** Task requirements **
1. Answer these questions from the SDL window text, giving each answer on its own line and marking it (a), (b) or (c) to match its question.
(a) Which test now runs on GNOME/X11 without any sync requests timing out?
(b) What is the name of the new hint that mimics the old behavior?
(c) What timeout is given as fine for most X11 events?
2. Please rewrite the SDL window text from "Fixes https://github.com/libsdl-org/SDL/issues/8672" to "within desktop bounds.", swapping "configure event" for "configure notification" each time it occurs.

Fixes https://github.com/libsdl-org/SDL/issues/8672
Track and check move and resize requests separately, and consider them done if either the window is already at the expected location, or at least one configure event which moved or resized the window was processed. The avoids a timeout condition if resizing the window caused it to be implicitly moved in order to keep it within desktop bounds.
The automated positioning test now runs on GNOME/X11 without any sync requests timing out.
SDL window size, state, and position functions have been considered immediate, with their effects assuming to have taken effect upon successful return of the function. However, several windowing systems handle these requests asynchronously, resulting in the functions blocking until the changes have taken effect, potentially for long periods of time. Additionally, some windowing systems treat these as requests, and can potentially deny or fulfill the request in a manner differently than the application expects, such as not allowing a window to be positioned or sized beyond desktop borders, prohibiting fullscreen, and so on.
With these changes, applications can make requests of the window manager that do not block, with the understanding that an associated event will be sent if the request is fulfilled. Currently, size, position, maximize, minimize, and fullscreen calls are handled as asynchronous requests, with events being returned if the request is honored. If the application requires that the change take effect immediately, it can call the new SDL_SyncWindow function, which will attempt to block until the request is fulfilled, or some arbitrary timeout period elapses, the duration of which depends not only on the windowing system, but on the operation requested as well (e.g. a 100ms timeout is fine for most X11 events, but maximizing a window can take considerably longer for some reason). There is also a new hint 'SDL_VIDEO_SYNC_ALL_WINDOW_OPS' that will mimic the old behavior by synchronizing after every window operation with, again, the understanding that using this may result in the associated calls blocking for a relatively long period.
The deferred model also results in the window size and position getters not reporting false coordinates anymore, as they only forward what the window manager reports vs allowing applications to set arbitrary values, and fullscreen enter/leave events that were initiated via the window manager update the window state appropriately, where they didn't before.
Care was taken to ensure that order of operations is maintained, and that requests are not ignored or dropped. This does require some implicit internal synchronization in the various backends if many requests are made in a short period, as some state and behavior depends on other bits of state that need to be known at that particular point in time, but this isn't something that typical applications will hit, unless they are sending a lot of window state in a short time as the tests do.

** Data section **
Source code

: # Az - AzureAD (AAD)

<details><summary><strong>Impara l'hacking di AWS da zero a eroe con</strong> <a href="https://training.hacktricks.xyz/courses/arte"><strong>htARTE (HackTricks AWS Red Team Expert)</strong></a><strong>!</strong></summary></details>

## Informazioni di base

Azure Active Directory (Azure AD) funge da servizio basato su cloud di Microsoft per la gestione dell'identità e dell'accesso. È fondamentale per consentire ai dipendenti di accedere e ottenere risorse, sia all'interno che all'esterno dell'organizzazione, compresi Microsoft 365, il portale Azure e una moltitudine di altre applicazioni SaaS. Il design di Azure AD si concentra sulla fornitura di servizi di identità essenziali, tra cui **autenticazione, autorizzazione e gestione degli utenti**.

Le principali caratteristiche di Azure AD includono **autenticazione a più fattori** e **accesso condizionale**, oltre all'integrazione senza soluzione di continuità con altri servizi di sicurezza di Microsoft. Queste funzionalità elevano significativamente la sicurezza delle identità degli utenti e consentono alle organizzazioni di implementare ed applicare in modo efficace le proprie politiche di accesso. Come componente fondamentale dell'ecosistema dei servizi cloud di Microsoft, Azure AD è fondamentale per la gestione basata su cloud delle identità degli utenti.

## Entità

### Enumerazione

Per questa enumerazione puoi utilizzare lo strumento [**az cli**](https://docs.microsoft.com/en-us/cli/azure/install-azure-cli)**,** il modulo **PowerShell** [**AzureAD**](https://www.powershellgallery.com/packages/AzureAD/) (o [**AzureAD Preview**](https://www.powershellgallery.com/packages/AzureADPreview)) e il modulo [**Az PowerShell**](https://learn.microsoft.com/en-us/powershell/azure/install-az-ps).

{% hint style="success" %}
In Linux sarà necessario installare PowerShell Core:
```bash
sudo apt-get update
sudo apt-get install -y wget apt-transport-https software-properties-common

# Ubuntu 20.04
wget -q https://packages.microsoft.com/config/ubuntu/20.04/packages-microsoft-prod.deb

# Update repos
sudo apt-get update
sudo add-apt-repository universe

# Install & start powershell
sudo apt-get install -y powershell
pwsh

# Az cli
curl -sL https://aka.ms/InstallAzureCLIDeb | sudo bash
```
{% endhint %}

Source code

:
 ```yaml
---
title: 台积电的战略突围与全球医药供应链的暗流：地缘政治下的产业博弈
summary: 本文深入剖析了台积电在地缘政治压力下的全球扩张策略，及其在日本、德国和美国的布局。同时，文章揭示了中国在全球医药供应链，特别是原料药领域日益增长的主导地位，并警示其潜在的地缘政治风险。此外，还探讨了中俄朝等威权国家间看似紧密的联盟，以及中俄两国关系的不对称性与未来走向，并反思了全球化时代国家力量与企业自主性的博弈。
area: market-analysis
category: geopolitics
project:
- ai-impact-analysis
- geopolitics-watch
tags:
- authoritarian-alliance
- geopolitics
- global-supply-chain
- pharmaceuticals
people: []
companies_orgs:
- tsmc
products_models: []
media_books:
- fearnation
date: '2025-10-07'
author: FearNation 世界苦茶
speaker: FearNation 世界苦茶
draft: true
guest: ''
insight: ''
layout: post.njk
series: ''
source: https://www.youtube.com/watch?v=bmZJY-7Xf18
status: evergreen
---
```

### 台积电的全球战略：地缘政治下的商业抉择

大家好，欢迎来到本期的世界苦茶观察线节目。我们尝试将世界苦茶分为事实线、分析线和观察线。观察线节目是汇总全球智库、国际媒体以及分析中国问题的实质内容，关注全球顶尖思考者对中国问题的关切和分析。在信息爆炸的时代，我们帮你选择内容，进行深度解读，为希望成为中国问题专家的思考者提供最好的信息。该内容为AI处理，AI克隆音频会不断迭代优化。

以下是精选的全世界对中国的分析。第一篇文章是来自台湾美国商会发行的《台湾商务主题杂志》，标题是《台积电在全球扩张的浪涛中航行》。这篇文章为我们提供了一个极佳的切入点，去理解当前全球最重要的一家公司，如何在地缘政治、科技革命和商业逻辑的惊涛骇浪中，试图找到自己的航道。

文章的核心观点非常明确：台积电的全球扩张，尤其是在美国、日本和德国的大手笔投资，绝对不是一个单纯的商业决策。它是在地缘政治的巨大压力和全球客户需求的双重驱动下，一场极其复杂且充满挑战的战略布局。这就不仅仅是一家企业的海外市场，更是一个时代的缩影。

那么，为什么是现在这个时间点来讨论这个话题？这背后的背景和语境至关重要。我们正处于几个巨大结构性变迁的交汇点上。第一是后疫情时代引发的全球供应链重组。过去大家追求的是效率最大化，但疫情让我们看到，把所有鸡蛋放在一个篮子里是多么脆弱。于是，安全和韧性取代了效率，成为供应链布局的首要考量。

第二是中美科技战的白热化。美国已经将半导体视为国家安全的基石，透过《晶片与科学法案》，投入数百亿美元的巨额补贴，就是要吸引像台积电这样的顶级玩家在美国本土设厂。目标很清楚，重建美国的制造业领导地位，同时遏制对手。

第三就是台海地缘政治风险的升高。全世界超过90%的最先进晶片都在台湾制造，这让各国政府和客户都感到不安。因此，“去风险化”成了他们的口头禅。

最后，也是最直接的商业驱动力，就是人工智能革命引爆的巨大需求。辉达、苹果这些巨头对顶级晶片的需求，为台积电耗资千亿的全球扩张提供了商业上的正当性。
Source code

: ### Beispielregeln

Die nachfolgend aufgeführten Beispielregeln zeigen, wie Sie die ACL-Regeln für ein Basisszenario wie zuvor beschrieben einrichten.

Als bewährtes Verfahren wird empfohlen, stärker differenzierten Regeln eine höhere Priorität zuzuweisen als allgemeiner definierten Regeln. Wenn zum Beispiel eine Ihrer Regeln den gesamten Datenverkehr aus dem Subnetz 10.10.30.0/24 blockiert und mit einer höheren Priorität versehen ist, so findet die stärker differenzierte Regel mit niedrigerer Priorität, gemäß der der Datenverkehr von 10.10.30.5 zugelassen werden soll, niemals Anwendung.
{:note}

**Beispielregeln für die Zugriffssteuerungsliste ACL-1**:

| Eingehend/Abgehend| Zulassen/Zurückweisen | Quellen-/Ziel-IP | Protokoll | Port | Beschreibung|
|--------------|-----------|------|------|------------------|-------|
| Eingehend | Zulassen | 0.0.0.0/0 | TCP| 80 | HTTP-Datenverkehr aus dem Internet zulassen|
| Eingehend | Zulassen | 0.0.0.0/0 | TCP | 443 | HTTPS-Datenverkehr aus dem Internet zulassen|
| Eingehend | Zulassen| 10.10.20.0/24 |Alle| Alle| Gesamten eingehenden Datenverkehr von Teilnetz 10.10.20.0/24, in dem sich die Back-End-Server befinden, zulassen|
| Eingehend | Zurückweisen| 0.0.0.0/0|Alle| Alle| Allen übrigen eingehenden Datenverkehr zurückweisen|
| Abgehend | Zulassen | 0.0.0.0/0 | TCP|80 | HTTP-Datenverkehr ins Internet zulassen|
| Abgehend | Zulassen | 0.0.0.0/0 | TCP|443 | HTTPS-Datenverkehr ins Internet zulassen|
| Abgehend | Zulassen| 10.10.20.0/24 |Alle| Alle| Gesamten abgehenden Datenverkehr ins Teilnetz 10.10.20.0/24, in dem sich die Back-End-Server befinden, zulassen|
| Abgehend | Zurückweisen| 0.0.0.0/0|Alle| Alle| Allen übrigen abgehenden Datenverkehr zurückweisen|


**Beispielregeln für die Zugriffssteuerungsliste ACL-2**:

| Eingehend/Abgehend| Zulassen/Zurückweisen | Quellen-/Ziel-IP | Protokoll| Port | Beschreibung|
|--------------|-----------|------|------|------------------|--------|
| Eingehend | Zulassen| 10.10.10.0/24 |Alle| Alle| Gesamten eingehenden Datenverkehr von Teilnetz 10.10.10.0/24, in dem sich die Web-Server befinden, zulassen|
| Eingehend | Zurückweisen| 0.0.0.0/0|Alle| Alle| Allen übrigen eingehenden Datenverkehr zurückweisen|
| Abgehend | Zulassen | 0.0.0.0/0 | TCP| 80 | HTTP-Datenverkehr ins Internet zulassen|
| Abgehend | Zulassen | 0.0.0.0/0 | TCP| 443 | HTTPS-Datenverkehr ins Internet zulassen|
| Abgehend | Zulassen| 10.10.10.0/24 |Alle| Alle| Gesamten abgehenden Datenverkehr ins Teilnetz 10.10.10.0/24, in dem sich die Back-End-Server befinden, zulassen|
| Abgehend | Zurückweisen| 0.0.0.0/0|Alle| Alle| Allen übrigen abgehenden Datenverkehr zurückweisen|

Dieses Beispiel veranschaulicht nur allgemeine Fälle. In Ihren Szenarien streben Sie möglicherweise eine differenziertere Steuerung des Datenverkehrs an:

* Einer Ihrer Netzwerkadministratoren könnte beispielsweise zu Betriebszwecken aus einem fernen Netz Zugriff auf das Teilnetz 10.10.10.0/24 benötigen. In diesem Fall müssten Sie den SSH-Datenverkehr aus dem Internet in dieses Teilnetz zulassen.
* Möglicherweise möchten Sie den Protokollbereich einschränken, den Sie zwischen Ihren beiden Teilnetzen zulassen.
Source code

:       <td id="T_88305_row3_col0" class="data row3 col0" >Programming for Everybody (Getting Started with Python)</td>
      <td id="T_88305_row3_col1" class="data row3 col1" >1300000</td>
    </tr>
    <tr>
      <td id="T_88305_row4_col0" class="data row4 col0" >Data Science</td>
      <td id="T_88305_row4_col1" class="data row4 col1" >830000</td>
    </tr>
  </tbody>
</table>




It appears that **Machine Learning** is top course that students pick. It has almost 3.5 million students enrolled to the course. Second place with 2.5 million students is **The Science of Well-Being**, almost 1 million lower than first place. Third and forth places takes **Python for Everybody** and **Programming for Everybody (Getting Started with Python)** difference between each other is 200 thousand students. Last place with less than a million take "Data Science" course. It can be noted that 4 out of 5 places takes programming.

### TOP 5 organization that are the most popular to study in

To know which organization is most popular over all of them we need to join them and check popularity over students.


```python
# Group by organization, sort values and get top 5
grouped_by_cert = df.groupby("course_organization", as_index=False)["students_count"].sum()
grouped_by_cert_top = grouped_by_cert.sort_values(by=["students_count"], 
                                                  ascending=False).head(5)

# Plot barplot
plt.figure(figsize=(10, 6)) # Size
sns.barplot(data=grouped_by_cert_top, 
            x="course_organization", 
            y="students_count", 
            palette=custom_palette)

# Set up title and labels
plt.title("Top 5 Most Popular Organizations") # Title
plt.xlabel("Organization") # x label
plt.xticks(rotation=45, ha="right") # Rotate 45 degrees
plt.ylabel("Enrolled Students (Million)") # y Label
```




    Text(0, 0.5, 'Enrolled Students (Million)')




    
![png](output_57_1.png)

** Per-task answers **
1.
(a) The automated positioning test
(b) 'SDL_VIDEO_SYNC_ALL_WINDOW_OPS'
(c) 100ms

2.
Fixes https://github.com/libsdl-org/SDL/issues/8672
Track and check move and resize requests separately, and consider them done if either the window is already at the expected location, or at least one configure notification which moved or resized the window was processed. The avoids a timeout condition if resizing the window caused it to be implicitly moved in order to keep it within desktop bounds.